Data Pipeline Design and Development: Design, develop, and maintain robust and scalable data pipelines to ingest, transform, and make available heterogeneous data (structured or unstructured such as satellite images) from different actors in the space world. This includes managing real-time and batch data flows, as well as integrating various data sources.
Data Management and Data Ops: Implement Data Ops practices to ensure the quality, reliability, and availability of data throughout their lifecycle. This includes metadata management, data governance, data quality, version management, performance monitoring, and resolving issues related to data pipelines. To do this, you will ensure the proper use and implementation of our data observability tool.

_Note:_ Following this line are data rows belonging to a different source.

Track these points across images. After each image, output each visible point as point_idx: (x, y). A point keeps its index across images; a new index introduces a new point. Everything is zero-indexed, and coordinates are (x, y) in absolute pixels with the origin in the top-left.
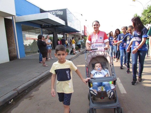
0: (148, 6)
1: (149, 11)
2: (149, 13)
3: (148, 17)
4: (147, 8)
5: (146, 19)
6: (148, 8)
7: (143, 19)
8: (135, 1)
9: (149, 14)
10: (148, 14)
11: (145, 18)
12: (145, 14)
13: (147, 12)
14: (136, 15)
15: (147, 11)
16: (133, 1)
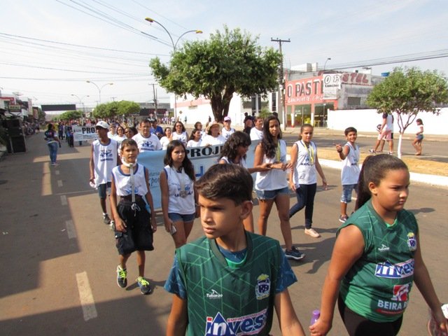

Cloud Data: Use services and tools from the Google Cloud Platform (GCP) to design and implement efficient and scalable data solutions. Leverage services such as Airflow, Bigtable to meet storage, processing, and data provisioning needs. You are able to manage your CI/CD on GitLab.
Data Architecture Data Mesh: You will implement Medallion and Data Mesh architectures and contribute to the implementation of these approaches in our data infrastructure. You will work closely with the Ops team to design and implement a scalable, decentralized, and domain-oriented/data products architecture.
Collaboration and Knowledge Sharing: Collaborate with business teams, data scientists, and other members of the Data team to understand data needs, propose suitable solutions, and share knowledge about best practices in data management and development.